We need better democracy. Standards in public life have declined, populists have won influence and power and inequality has risen. A democratic deficit has grown while trust in our institutions and civic engagement has reached an historic low.
Our political system is proving unfit for purpose just as a new class of intractable problems that demand urgent resolution are being addressed by people whose decisions are often their cause.
Exeter faces a cluster of such challenges but if reality is to match rhetoric profound change must take place. However, local responses are determined and delivered by multiple authorities with overlapping jurisdictions and often conflicting political perspectives and strategic interests.
Other actors and organisations also significantly influence decision-making which affects us all.
Two years ago Exeter City Council became what the Electoral Reform Society calls a “one party council”, after being dominated by the same political party for a decade. Devon County Council has been in this state since 2009.

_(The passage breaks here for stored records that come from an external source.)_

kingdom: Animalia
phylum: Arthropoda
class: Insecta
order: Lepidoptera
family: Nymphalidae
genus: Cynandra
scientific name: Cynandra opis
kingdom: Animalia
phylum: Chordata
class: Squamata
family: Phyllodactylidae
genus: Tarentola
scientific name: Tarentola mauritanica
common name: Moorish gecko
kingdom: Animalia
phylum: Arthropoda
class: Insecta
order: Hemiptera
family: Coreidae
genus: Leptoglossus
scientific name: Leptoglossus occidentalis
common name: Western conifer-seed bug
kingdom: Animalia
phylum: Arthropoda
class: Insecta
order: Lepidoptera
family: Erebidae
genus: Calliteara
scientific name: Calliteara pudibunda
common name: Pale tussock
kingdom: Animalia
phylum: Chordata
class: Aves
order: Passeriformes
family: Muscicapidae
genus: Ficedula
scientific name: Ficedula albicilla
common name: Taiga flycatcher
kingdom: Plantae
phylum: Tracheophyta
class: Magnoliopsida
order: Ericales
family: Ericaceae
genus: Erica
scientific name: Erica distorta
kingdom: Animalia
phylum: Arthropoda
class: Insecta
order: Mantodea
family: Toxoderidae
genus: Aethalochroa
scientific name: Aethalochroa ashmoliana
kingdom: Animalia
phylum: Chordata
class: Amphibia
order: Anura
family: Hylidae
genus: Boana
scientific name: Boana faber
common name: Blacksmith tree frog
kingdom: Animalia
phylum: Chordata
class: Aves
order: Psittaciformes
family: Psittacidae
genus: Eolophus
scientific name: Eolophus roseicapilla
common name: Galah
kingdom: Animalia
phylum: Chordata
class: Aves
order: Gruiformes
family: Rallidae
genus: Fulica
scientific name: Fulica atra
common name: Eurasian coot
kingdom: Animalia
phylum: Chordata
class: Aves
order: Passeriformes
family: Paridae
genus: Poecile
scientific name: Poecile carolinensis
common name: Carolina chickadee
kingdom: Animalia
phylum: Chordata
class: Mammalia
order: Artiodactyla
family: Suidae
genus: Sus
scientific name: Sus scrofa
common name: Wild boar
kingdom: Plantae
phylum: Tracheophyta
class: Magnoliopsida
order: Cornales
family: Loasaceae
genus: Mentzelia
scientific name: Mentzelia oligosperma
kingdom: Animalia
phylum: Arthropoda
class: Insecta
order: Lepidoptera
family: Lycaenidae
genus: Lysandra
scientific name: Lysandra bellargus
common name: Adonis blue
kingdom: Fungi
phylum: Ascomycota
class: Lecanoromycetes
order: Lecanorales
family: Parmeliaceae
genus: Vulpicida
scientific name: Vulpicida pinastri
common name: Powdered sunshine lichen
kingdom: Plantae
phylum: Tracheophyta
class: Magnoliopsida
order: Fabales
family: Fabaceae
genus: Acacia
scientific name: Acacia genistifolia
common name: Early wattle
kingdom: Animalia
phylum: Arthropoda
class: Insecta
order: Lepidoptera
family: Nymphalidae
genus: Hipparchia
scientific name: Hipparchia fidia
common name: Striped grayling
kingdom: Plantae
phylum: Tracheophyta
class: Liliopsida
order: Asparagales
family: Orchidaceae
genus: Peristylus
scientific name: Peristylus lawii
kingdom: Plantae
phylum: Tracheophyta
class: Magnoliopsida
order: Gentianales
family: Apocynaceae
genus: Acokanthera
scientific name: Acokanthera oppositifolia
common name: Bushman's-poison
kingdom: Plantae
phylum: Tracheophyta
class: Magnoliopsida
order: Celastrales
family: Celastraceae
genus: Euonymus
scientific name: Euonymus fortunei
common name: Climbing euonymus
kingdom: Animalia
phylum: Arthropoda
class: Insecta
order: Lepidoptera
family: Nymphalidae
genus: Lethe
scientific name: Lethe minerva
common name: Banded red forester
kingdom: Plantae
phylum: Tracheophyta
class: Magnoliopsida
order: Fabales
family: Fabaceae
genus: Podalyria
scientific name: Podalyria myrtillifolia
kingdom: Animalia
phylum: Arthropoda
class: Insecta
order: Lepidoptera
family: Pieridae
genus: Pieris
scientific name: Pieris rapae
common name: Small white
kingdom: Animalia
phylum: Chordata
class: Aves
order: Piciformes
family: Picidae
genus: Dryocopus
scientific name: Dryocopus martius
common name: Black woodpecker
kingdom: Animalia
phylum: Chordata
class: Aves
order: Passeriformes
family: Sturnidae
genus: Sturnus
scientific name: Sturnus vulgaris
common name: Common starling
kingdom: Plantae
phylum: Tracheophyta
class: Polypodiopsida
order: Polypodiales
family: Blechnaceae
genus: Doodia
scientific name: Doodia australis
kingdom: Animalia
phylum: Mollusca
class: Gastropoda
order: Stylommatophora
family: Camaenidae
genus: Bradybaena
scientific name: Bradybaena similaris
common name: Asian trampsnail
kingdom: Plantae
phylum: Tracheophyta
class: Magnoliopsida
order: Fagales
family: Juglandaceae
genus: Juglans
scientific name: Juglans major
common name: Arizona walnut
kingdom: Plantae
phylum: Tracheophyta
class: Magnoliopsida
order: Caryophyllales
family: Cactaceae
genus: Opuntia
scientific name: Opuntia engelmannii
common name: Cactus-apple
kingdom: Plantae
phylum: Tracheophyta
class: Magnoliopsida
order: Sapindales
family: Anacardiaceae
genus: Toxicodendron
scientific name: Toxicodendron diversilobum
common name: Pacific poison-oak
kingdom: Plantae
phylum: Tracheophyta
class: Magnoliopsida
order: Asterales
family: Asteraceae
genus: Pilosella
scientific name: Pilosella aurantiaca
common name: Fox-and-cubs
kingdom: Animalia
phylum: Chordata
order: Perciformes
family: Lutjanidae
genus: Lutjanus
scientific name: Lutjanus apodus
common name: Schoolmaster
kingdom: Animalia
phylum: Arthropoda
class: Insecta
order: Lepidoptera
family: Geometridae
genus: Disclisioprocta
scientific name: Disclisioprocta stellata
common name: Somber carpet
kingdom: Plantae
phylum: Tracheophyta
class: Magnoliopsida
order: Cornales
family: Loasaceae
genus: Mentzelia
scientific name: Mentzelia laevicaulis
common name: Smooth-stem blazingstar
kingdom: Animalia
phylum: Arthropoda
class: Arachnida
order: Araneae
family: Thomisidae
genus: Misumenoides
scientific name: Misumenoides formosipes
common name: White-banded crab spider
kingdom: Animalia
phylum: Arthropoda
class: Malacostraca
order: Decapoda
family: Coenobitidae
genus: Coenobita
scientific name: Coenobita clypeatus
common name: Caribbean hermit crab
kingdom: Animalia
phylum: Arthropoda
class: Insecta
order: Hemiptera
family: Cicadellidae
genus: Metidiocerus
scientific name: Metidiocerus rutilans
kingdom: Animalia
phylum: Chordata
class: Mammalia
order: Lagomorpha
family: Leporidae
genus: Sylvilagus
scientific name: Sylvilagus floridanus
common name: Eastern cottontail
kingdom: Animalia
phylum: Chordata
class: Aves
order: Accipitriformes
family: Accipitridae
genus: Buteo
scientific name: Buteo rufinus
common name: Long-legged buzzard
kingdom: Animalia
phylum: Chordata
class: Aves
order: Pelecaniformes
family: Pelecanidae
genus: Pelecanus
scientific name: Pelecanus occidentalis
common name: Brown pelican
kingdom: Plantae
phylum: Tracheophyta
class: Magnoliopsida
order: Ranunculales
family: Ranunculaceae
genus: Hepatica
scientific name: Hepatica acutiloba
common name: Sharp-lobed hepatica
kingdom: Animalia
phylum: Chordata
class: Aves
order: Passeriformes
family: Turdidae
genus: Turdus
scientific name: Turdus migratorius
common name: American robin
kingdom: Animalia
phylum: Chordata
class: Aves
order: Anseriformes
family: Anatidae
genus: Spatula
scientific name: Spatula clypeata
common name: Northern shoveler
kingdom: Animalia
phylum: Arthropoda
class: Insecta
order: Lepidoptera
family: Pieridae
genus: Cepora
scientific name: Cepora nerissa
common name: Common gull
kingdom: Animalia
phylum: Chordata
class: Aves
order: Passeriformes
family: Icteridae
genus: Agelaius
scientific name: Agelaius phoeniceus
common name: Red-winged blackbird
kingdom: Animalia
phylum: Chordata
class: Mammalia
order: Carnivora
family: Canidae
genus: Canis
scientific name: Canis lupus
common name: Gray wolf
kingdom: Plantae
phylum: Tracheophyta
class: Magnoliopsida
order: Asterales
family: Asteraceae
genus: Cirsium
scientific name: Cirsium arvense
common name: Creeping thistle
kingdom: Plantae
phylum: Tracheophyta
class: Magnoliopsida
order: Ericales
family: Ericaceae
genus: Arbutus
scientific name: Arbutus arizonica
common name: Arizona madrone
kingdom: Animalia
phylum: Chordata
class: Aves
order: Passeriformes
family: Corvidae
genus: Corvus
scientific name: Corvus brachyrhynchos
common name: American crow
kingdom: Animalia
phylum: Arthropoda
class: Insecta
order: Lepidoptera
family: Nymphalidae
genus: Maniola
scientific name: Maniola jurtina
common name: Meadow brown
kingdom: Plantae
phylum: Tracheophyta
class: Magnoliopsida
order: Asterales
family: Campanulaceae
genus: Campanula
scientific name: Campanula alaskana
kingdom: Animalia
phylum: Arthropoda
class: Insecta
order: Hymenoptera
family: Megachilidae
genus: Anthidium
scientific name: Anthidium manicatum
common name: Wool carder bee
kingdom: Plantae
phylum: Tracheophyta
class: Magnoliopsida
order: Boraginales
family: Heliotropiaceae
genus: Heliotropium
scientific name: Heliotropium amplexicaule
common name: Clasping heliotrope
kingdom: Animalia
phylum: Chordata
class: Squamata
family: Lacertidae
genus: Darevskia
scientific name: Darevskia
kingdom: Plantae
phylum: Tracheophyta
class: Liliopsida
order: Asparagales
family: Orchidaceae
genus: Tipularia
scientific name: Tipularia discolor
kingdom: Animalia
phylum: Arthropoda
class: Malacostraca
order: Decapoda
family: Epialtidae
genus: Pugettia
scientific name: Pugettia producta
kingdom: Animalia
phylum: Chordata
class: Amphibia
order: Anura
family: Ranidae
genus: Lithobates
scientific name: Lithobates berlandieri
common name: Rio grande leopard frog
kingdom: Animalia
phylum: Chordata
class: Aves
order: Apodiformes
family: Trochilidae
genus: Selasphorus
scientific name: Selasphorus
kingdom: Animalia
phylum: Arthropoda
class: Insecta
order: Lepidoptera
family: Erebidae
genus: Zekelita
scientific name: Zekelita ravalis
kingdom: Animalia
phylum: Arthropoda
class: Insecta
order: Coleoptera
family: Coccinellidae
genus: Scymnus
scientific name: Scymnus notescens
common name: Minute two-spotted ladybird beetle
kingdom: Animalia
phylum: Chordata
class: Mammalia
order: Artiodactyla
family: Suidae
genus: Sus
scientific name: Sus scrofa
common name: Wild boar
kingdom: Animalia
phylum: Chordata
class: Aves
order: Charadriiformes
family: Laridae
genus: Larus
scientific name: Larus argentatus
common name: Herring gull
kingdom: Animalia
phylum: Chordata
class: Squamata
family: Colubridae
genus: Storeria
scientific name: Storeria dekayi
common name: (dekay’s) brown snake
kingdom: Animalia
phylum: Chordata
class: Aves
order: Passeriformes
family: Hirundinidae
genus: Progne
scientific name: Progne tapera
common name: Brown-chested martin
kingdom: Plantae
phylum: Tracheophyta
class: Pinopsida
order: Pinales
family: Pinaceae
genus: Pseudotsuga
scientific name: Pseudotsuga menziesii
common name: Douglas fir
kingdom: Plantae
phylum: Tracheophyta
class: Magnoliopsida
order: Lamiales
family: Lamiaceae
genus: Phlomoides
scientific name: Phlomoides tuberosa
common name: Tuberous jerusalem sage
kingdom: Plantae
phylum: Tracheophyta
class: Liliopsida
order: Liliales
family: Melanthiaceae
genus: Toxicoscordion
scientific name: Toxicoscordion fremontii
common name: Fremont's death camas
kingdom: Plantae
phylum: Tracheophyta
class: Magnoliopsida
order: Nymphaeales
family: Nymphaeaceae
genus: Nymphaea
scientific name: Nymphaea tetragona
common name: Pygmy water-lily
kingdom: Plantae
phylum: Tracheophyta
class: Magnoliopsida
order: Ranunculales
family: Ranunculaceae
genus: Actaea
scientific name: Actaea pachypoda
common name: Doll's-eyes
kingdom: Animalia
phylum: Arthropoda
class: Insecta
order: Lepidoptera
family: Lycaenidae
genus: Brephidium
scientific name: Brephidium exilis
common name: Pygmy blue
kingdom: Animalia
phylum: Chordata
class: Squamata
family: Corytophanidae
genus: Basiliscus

Research shows this greatly increases the likelihood of corruption, cronyism and spending decisions which offer poor value for public money.
“News organisations that deploy resources to really gather information are essential to a functioning democracy. It just doesn’t work if people don’t know.”
The city council has outsourced governance to unelected boards and policy-making to unaccountable organisations, undermined decision-making scrutiny and defied transparency legislation.
It has spent millions of pounds of public money on loss-making subsidiary companies and vanity projects, cutting budgets and selling assets to cover its losses.
The county council has come close to bankruptcy following serial failures in children’s services provision, sown division by bungling pilot projects and public consultations and is also cutting budgets and selling off assets while championing a devolution deal that will create an unaccountable new tier of local government.
Both produce a stream of public relations spin, alongside other key local institutions, that presents counterproductive choices as positive change or blames externalities instead of admitting responsibility for mistakes.
This misdirecting and misleading material is then presented as news in most local media channels.
The local democracy we need instead depends on people being sufficiently well-informed about what is taking place to actively engage in the interests of their family, friends and communities.
It doesn’t work without ready access to relevant, accurate, timely reporting on who is deciding what on whose behalf and what the costs and consequences of those decisions will be.